Overshooting Earth's Boundaries | Bill Rees
What we've done to the planet
“Half of the fossil fuels ever used on planet Earth by human beings has been consumed in just the last 35 years. This is the power of exponential growth. So hugely important things have happened in 50 years, including the first book that warned us of limits to growth. We've seen the evidence before the US Congress on Climate Change. We've had 27 COP meetings on climate change, a half a dozen formal agreements to reduce carbon emissions. There's been several formal scientists’ warning to humanities. This has all taken place in the last 50 years.
“Yet, during that past 50 years, the pace of negative change has accelerated. So, despite the best of our science, despite the best evidence you can possibly come up with in terms of climate activity and so on and so forth, the mainstream has not budged.”
Humankind’s footprint threatens to squash life under its heel.
Our impact on the planet cannot be understated. We have thrust Earth into a new geological period, destroyed the majority of the world’s wildlife, razed her forests, and rendered innumerable species extinct. We are expert consumers with no limits to our appetite, it seems. Unless the climate becomes so unstable our own systems break down. This, of course, is what we’re already seeing.
Bill Rees, bio-ecologist, ecological economist, and originator of the ecological footprint analysis, joins me to discuss this breakdown—how we got here, where we’re going, and why he has little hope for humankind to make it through. We discuss systems change, potential outcomes, and how to create “lifeboats” in a crisis. We also go head-to-head on the framing of some of these issues before finding common ground towards the end of the episode.
Overshooting Earth's Boundaries | Bill Rees
I've thought a lot about this episode this afternoon. I enjoyed the interplay between Rachel and Bill. Both were saying fundamentally the same, but language and its use is important and can lead to interpretive challenges. My belief is that, on top of all the other challenges of the so-called polycrisis, the crux of it all is a crisis of values and a crisis of meaning. What do we (collectively, individually) value? Where and in what do we find or derive meaning? The word "mainstream" has been and is used to define or label fairly broad groupings and is often pejorative. I think within the conversation, it was akin to status quo. And it felt like Rachel's questioning of and challenges to mainstream were related to status quo while Bill's definition of mainstream was more about who's driving the bus in terms of governance and control - the gatekeepers or, perhaps, technocracy, if you will. But - and admittedly this is very much anecdotal - when you ask folks who are either challenging the status quo or are raging against the gatekeepers and technocrats what they are willing to sacrifice in order to effect change, you generally find that they do not wish to sacrifice anything, at least anything of substance, and least of all comforts or conveniences. And therein lies the problem. We - socially, culturally - have acquiesced to governments and "the market" to show and tell us how to live our lives (and be our best selves) and they did so by driving consumption and defining the good life through comfort, convenience and material possessions.

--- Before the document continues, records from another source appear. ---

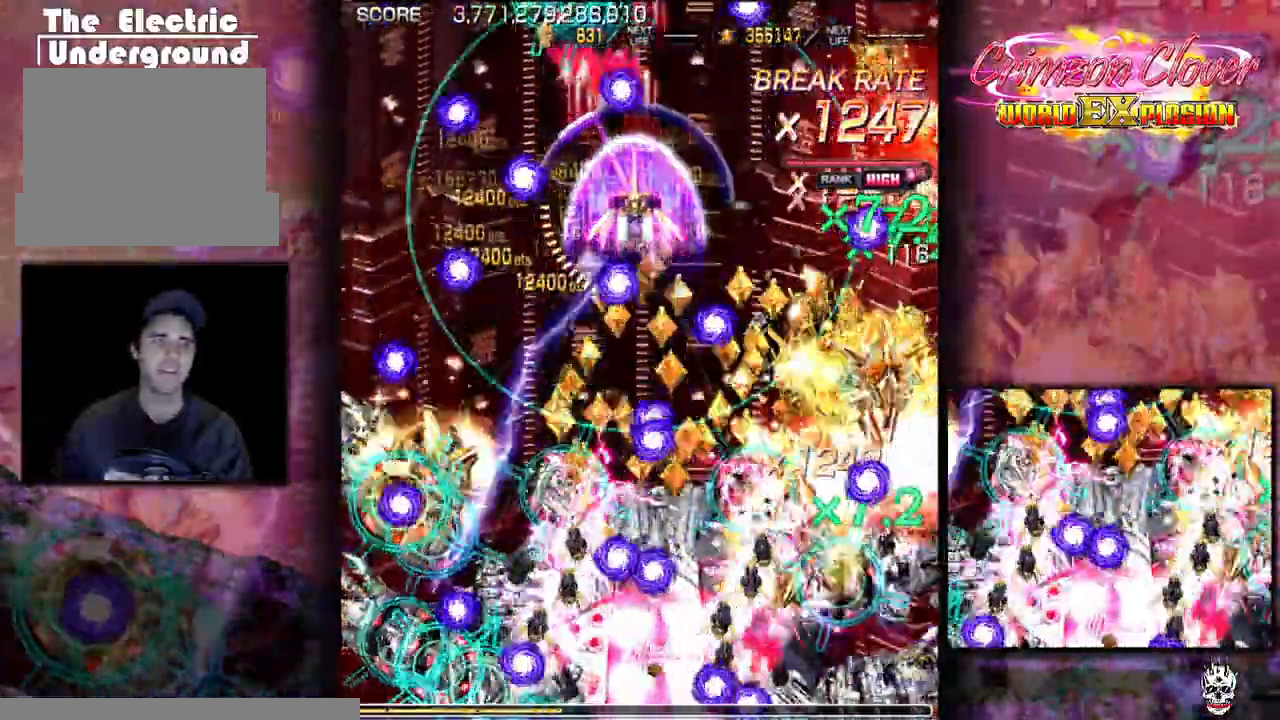
Gameplay with a controller (arcade stick); each line is a JSON object with the inputs held at the frame after it. "events" lists button and stick changes between this image and that frame as [ms after this image, input, new state], when the widget could be followed in between. Not read: L3 R3 other_buttons.
{"buttons": [], "events": [[33, "DPAD_LEFT", "down"], [167, "DPAD_DOWN", "down"], [183, "DPAD_LEFT", "up"], [283, "DPAD_DOWN", "up"], [300, "DPAD_LEFT", "down"], [350, "DPAD_LEFT", "up"]]}
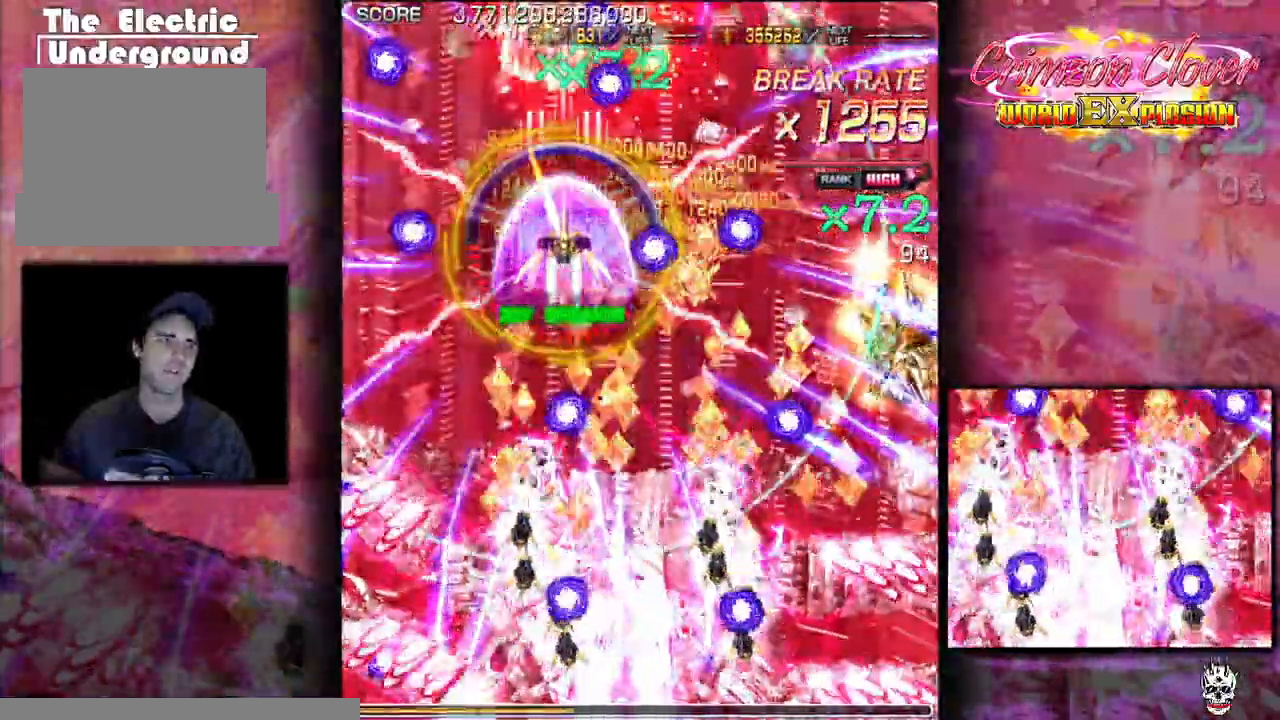
{"buttons": ["DPAD_DOWN"], "events": [[233, "DPAD_DOWN", "down"], [283, "DPAD_DOWN", "up"], [383, "DPAD_DOWN", "down"], [433, "DPAD_DOWN", "up"], [500, "DPAD_DOWN", "down"]]}
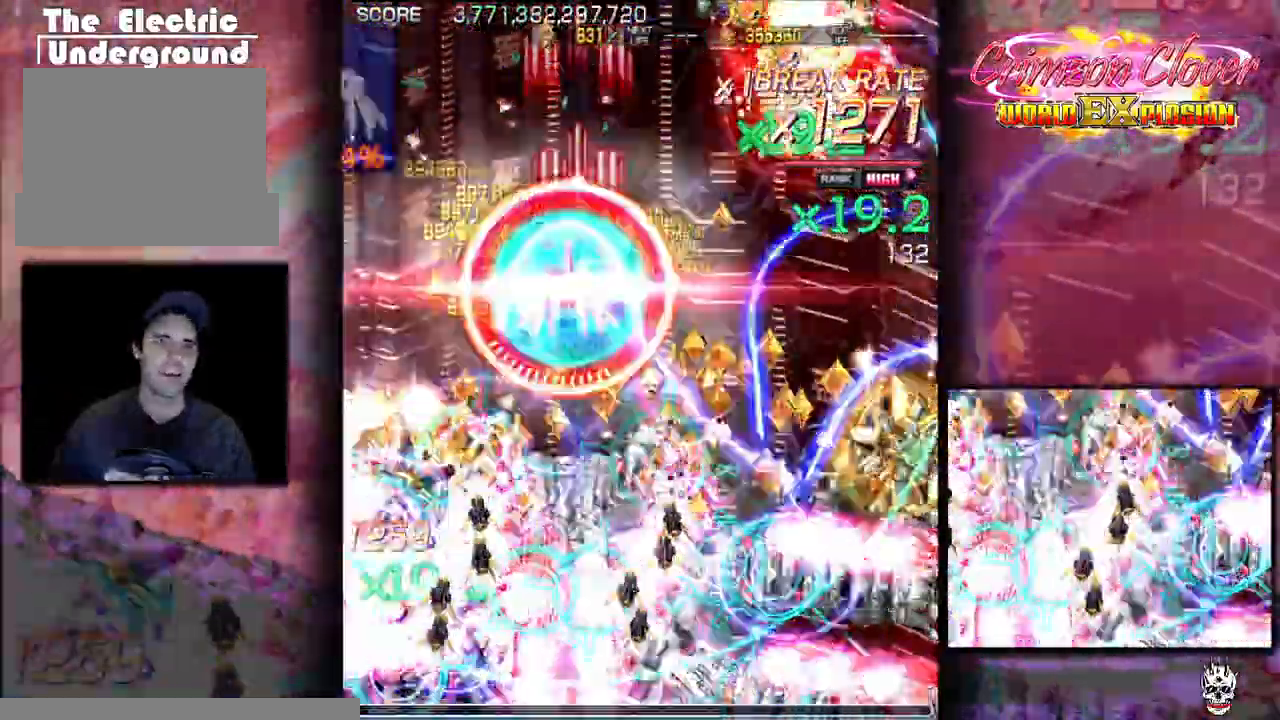
{"buttons": ["DPAD_UP"], "events": [[83, "DPAD_DOWN", "up"], [467, "DPAD_UP", "down"]]}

Now, faced with multiple impending disasters, of which climate change is likely the most acknowledged if not the eye of the storm, we want these same groups and organizations to fix the problem while we go about living in the same manner with no disruption. I suspect that even the people whom Rachel highlighted within her network who were making subtle (relatively speaking) changes have not confronted the reality of what will ultimately be required (and could there also be an aspect of virtue signalling incorporated within? I don't know.) At end of the day, I, myself, am still trying to sort it all out and understand it (and accept it beyond the intellectual level) and these kinds of conversations are of immense help in that regard.
On a related not - and not to draw attention away from Planet Critical - there is also some great conversation with Bill Rees and others on the Great Simplification substack which I recommend - https://natehagens.substack.com/p/deeper-ecology-reality-roundtable
Thank you for another great episode, such important work and ideas being discussed as usual. I'm commenting because I think I understand a bit about what Bill is saying about the mainstream. Living in Los Angeles the average citizen is not at all concerned about climate change, it's quite the opposite with how they live their lives, multiple natural born children, big pickup trucks, wasteful habits, meat diets, travel, etc. In addition, I think anecdotally of my own brother whom I'm not on speaking terms with because despite how much he and his spouse expound about their cares about social issues and climate change their actions show the exact opposite. From having two natural born children, to eating meat, to flying across the country multiple times a year, they aren't changing their behavior one bit to make a change. I think this is the point that Bill is making. I believe there are a lot of people out there who like your listeners are trying and willing to make the changes necessary but are unfortunately dwarfed by how many status quo mainstream people there are that will almost always choose short term comfort over long term problem solving. For me it's just so hard to see a way out of this besides a massive societal/ecological/global collapse and it breaks my heart every day.